[THE RECORDS]
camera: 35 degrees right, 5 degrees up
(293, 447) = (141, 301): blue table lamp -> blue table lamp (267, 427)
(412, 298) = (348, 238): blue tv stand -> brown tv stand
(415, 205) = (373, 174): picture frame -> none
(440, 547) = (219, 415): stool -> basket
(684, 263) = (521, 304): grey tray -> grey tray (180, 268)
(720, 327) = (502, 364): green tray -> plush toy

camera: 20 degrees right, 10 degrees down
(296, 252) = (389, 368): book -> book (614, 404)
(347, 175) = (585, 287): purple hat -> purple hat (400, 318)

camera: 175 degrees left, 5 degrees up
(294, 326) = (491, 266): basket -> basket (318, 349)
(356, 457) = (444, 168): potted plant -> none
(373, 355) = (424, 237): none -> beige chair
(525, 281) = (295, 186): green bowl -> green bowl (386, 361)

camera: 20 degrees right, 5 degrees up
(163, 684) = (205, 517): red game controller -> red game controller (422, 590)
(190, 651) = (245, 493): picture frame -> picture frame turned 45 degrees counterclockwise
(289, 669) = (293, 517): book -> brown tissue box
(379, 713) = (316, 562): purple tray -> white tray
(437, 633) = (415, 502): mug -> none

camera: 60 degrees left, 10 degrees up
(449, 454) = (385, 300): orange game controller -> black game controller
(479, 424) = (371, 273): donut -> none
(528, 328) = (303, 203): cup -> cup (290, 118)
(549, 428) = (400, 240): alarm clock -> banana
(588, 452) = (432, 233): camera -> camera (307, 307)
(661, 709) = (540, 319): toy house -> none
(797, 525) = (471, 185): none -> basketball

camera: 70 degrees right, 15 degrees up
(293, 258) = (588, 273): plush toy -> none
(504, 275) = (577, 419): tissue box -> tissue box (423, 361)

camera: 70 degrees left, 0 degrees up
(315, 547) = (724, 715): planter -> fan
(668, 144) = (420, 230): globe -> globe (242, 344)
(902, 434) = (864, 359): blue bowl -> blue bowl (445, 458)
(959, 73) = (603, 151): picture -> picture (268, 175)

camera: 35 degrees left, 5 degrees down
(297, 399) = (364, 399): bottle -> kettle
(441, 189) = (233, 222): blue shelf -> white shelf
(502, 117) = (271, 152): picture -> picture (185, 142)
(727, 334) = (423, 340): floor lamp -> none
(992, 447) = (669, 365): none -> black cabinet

[YOUR INSTRUCTIONS] Lines wanted from the listing above: the line with "camera: 20 degrees right, 5 degrees up" up to and including the line with "(293, 258) = (588, 273): plush toy -> none". Please write them out exactly, adding nothing else.

[REPLY]
camera: 20 degrees right, 5 degrees up
(163, 684) = (205, 517): red game controller -> red game controller (422, 590)
(190, 651) = (245, 493): picture frame -> picture frame turned 45 degrees counterclockwise
(289, 669) = (293, 517): book -> brown tissue box
(379, 713) = (316, 562): purple tray -> white tray
(437, 633) = (415, 502): mug -> none

camera: 60 degrees left, 10 degrees up
(449, 454) = (385, 300): orange game controller -> black game controller
(479, 424) = (371, 273): donut -> none
(528, 328) = (303, 203): cup -> cup (290, 118)
(549, 428) = (400, 240): alarm clock -> banana
(588, 452) = (432, 233): camera -> camera (307, 307)
(661, 709) = (540, 319): toy house -> none
(797, 525) = (471, 185): none -> basketball

camera: 70 degrees right, 15 degrees up
(293, 258) = (588, 273): plush toy -> none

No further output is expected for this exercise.